Text excerpt –
Women in Iraq today

From Riverbend I've learnt a while ago about the present Iraqi goverment resolution to change the secular Family Law to the strict religious one. I'm wondering what is the response of the USA women - are you flooding the mail boxes and phones and faxes of your goverment, are you running any rally in support?

Iraqi women are fighting for equality.
Where are the promises of democracy? Buried that fast...

Here is an excerpt from a new diary, with an unforgetable report, by Yanar, straight from Iraq:

"...I was in the front porch heading for the main door when two men smoking their after-lunch cigarettes started waving their hands pointing to the side door saying 'Awa'el enna' which means 'families this way'. My head heavy with sleepiness, I decided to ignore them and to step into the mainstream society door... and anyway I looked so dull I thought that nobody will pay any attention.

Supplied information –
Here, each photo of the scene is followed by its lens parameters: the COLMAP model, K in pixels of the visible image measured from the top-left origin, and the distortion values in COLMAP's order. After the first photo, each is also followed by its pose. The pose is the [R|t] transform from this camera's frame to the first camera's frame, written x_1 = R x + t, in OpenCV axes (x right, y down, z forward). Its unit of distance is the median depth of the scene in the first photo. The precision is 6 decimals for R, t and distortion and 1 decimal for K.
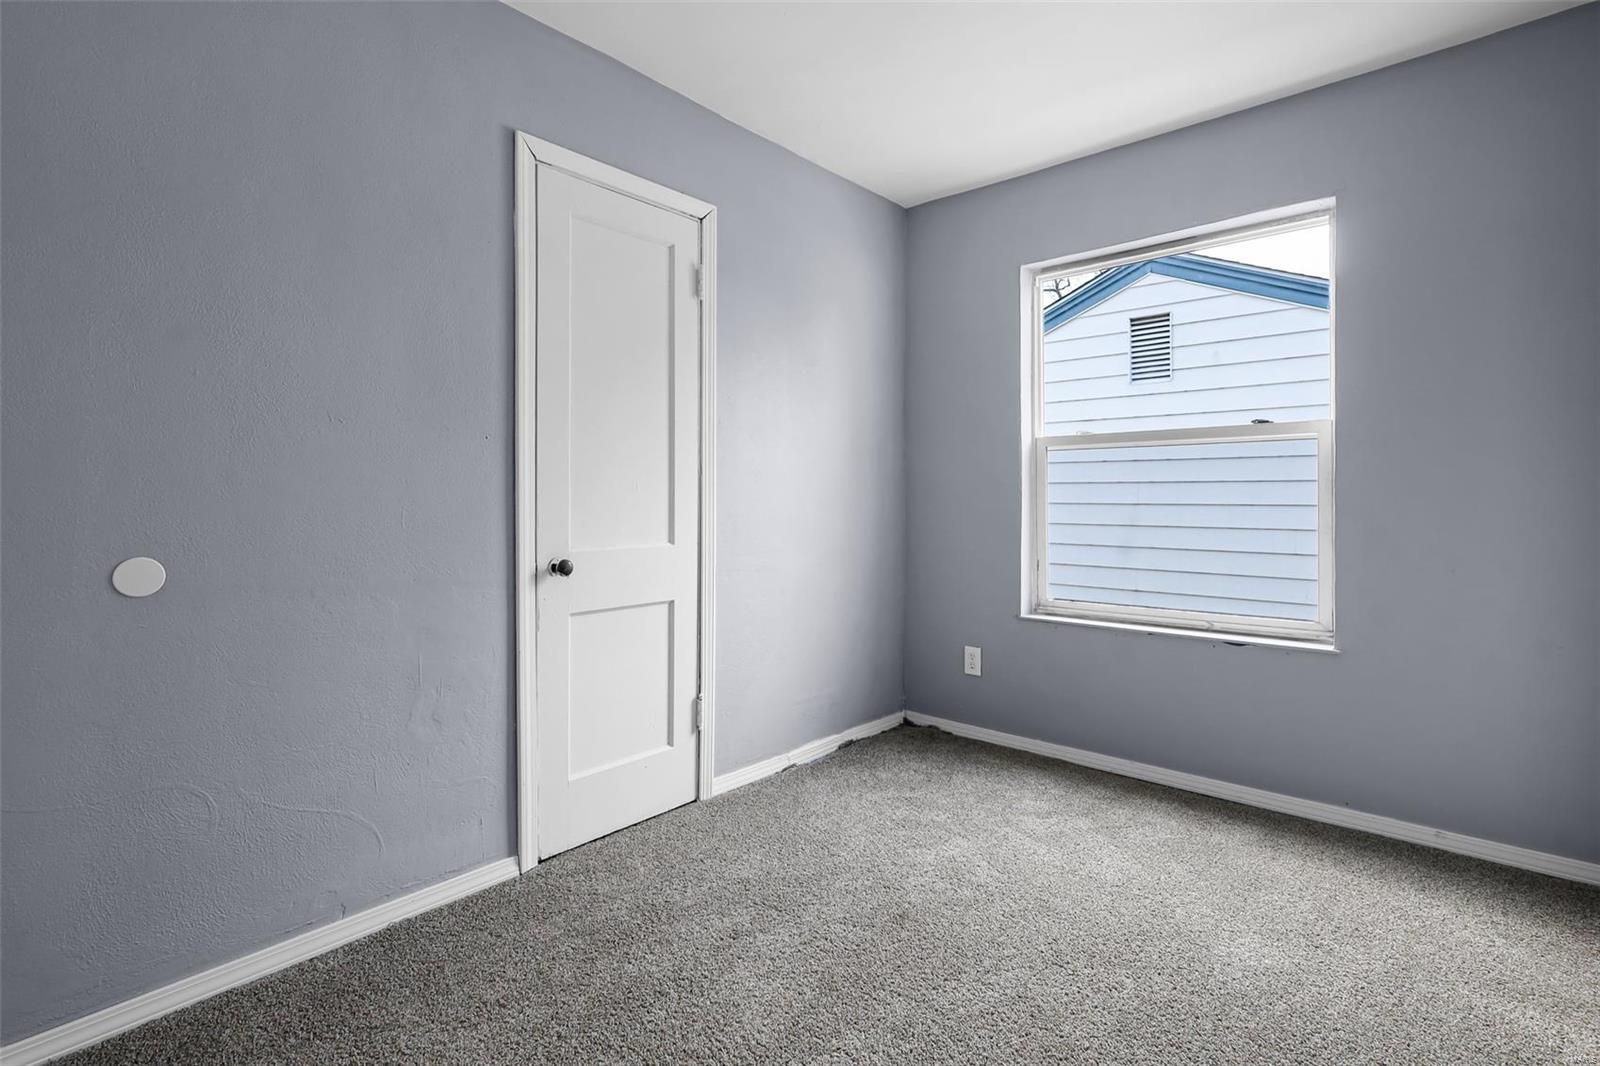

Required work –
1. Answer these about the post on women in Iraq:
(a) What does the present Iraqi government want to change the secular Family Law to?
(b) Who wrote the diary that the excerpt comes from?
(c) What does 'Awa'el enna' mean?
2. Please go on with the post about women in Iraq, starting after its last sentence.

Exercise results –
1.
(a) The strict religious one.
(b) Yanar.
(c) 'Families this way'.

2.
The moment I stepped inside, almost five men around me informed me of the same issue... 'Awa'el... Awa'el... and they pointed at the side door. Now, I became impatient and decided to defy their being mentally retarded and just sit down and order food the way I did 3 months ago.

It seems I misjudged the situation that exploded all around me. All the men in the room started shouting like one big choir in total agreement Awa'el...Awa'el... I turned left and right to the big outraged audience... looked for one single opposition. None was there.

I went, totally humiliated and outnumbered into Awa'el... and began wondering. Being a woman at this point in time and place... who are my first and most dangerous enemies... Is it the disperse American tanks outside on the highway that need Iraqi army to protect them on the road to Tikrit and Smara that has turned into a sries of pitfalls (every pit of which means an exploding mine and a few American lives), or are my real enemies the ones sitting inside the restaurant that suffered euphoria and panic because of a veilless woman stepping into their no-woman zone.

I had a feeling that the enemy outside hiding inside the tanks and flying the helicopters left and right of the highway would be leaving us someday... imply in order to run for their lives (same as they did in Vietnam). Then again, the enemies that want me to disappear from their eyesight, whether by hiding in the Awa'el, under the veil, in my house or behind any man... these will be staying around... and for a long time."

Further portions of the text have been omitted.